Source: ebook, Published April 24th 2012 by Schwartz & Wade
Verdict: Very Good
When Wendy Geller’s body is found in Central Park after the night of a rager, newspaper headlines scream,”Death in the Park: Party Girl Found Strangled.” But shy Rain, once Wendy’s best friend, knows there was more to Wendy than just “party girl.” As she struggles to separate the friend she knew from the tangle of gossip and headlines, Rain becomes determined to discover the truth about the murder. Written in a voice at once immediate, riveting, and utterly convincing, Mariah Frederick’s mystery brilliantly exposes the cracks in this exclusive New York City world and the teenagers that move within it.
The Girl in the Park is a tightly wound, haunting and uncomfortable mystery novel. Rain, the narrator of the novel, is a teen girl who lives on the periphery of action. She attends parties, but watches from the sidelines. She knows people and they confide in her, but she likes to be away from the center of activity. She is used to listening, not to talking. She used to be best friends with Wendy Geller, but they drifted apart as Wendy became more outlandish and outrageous.
When Rain hears about the disturbing death of her former friend- just hours after a major class party they both attended- she instantly thinks about who may have had cause to hurt Wendy. While Wendy may have been known as promiscuous, a boyfriend stealer, a crazy party girl, Rain takes offense when the local media and her schoolmates peg Wendy’s death as inevitable- something she had ‘coming’. When New York police begin to question the students, Rain gives police information about that evening- information that some of her classmates want left quiet.

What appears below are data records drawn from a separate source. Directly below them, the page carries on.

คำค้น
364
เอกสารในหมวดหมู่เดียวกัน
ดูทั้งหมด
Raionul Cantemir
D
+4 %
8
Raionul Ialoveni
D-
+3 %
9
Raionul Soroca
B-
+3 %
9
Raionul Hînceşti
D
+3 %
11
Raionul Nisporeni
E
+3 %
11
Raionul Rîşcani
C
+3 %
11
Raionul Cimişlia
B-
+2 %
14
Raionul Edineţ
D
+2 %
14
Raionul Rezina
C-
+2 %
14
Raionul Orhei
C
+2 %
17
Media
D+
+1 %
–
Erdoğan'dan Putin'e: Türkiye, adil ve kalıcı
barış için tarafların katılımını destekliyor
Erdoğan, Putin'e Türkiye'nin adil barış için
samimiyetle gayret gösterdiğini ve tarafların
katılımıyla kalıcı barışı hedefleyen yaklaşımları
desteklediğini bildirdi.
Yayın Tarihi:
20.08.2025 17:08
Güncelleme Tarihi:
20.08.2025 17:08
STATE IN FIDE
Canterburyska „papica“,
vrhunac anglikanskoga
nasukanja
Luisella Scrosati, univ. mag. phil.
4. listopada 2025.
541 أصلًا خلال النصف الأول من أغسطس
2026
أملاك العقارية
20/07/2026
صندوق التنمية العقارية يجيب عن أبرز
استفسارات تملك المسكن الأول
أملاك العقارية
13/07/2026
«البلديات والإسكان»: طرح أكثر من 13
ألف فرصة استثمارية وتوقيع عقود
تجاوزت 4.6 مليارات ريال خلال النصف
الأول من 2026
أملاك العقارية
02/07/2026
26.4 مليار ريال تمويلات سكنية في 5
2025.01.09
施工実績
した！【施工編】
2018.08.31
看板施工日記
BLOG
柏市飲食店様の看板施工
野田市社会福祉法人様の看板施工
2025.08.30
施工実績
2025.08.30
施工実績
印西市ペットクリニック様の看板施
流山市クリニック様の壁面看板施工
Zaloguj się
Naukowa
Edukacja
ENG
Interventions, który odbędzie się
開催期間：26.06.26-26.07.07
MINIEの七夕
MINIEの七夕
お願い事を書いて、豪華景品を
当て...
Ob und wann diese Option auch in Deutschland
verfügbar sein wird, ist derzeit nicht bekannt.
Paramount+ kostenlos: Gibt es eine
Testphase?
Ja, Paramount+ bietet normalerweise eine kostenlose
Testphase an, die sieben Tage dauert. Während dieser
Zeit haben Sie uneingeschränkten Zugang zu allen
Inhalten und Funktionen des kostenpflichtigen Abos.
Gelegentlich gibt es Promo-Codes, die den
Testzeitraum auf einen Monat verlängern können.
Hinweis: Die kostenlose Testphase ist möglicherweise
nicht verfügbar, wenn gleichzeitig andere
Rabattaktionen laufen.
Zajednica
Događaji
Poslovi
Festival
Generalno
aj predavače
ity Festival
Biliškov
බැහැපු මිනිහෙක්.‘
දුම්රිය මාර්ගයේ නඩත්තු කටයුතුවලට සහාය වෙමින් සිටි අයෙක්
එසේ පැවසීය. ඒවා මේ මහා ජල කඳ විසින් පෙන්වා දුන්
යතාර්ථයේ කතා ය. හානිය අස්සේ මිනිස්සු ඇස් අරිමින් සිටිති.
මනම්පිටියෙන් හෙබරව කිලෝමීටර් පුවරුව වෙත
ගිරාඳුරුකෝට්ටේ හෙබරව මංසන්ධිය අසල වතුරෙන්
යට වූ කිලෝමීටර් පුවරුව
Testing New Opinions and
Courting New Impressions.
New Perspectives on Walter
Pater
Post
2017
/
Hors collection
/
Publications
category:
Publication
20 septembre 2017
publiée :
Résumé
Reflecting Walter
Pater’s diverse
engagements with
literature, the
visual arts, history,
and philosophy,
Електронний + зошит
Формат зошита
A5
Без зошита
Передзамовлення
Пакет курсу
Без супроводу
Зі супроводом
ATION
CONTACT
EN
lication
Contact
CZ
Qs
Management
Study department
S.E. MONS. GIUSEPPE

Rain begins a closer investigation of her former friend’s final night, searching clues she could have missed, all the while thinking back to the times she and Wendy spent together.
Fredericks has written a psychological and tense story that is written with great sensitivity. As the narrator, Rain is a fantastic- if not atypical- voice. She is a grieving friend, genuinely devastated by the loss of her friend, wanting to help the police as much as she can, but finding herself increasingly lost in a maze of clashing clues. I thought this was a very well-written mystery, full of unease and friction, with a conclusion that leaves room for discussion. If you like contemporary mysteries, thrillers, or psychological novels, or enjoy the YA work of authors such as Laurie Halse Anderson, Gayle Forman, Amy Efaw, Joyce Carol Oates, or Jay Asher then I would recommend this read.